Print exactly and only the lines that run from the one containing "Добави коментар" through the end of the material, please, omitting pictures.
....
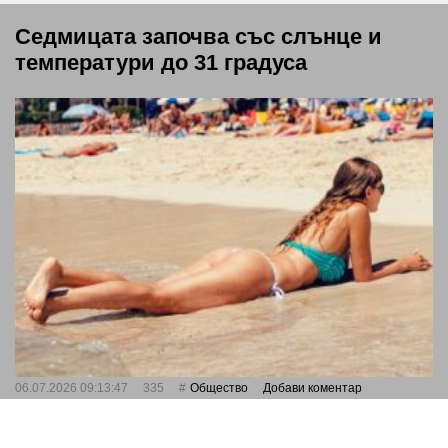
Седмицата започва със слънце и
температури до 31 градуса
06.07.2026 09:13:47
335
Общество
Добави коментар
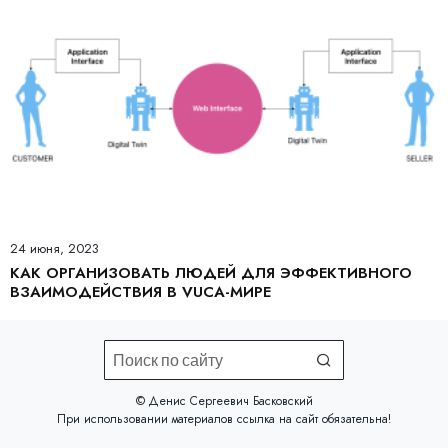
24 июня, 2023
КАК ОРГАНИЗОВАТЬ ЛЮДЕЙ ДЛЯ ЭФФЕКТИВНОГО
ВЗАИМОДЕЙСТВИЯ В VUCA-МИРЕ
©️ Денис Сергеевич Басковский
При использовании материалов
ссылка на сайт
обязательна!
....
SOLUTION TO THE PROBLEM ->
Добави коментар
24 июня, 2023
КАК ОРГАНИЗОВАТЬ ЛЮДЕЙ ДЛЯ ЭФФЕКТИВНОГО
ВЗАИМОДЕЙСТВИЯ В VUCA-МИРЕ
©️ Денис Сергеевич Басковский
При использовании материалов
ссылка на сайт
обязательна!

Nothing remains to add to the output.